*** Records for this exercise Section Begins ***

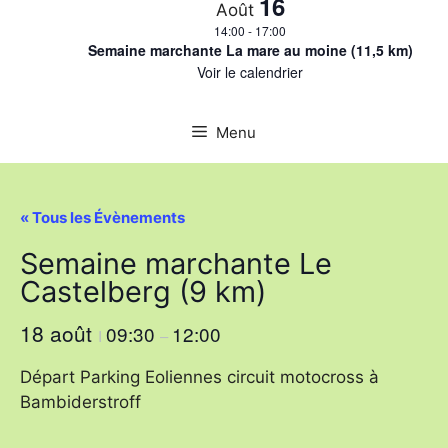
16
Août
14:00
-
17:00
Semaine marchante La mare au moine (11,5 km)
Voir le calendrier
Menu
« Tous les Évènements
Semaine marchante Le
Castelberg (9 km)
18 août
09:30
12:00
I
–
Départ Parking Eoliennes circuit motocross à
Bambiderstroff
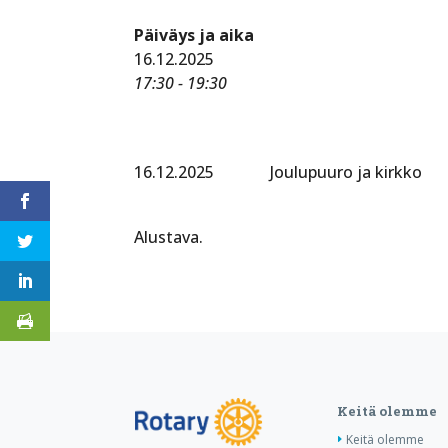
Päiväys ja aika
16.12.2025
17:30 - 19:30
16.12.2025 Joulupuuro ja kirkko
Alustava.
Keitä olemme
Keitä olemme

*** Records for this exercise Section Ends ***

What needs to be done:
Render the lines above, from the first one through the line containing "Bambiderstroff" (both included), as a JSON list of strings with one string per line and blank lines omitted. Leave out the pictures.

Solution to the exercise:
[
  "16",
  "Août",
  "14:00",
  "-",
  "17:00",
  "Semaine marchante La mare au moine (11,5 km)",
  "Voir le calendrier",
  "Menu",
  "« Tous les Évènements",
  "Semaine marchante Le",
  "Castelberg (9 km)",
  "18 août",
  "09:30",
  "12:00",
  "I",
  "–",
  "Départ Parking Eoliennes circuit motocross à",
  "Bambiderstroff"
]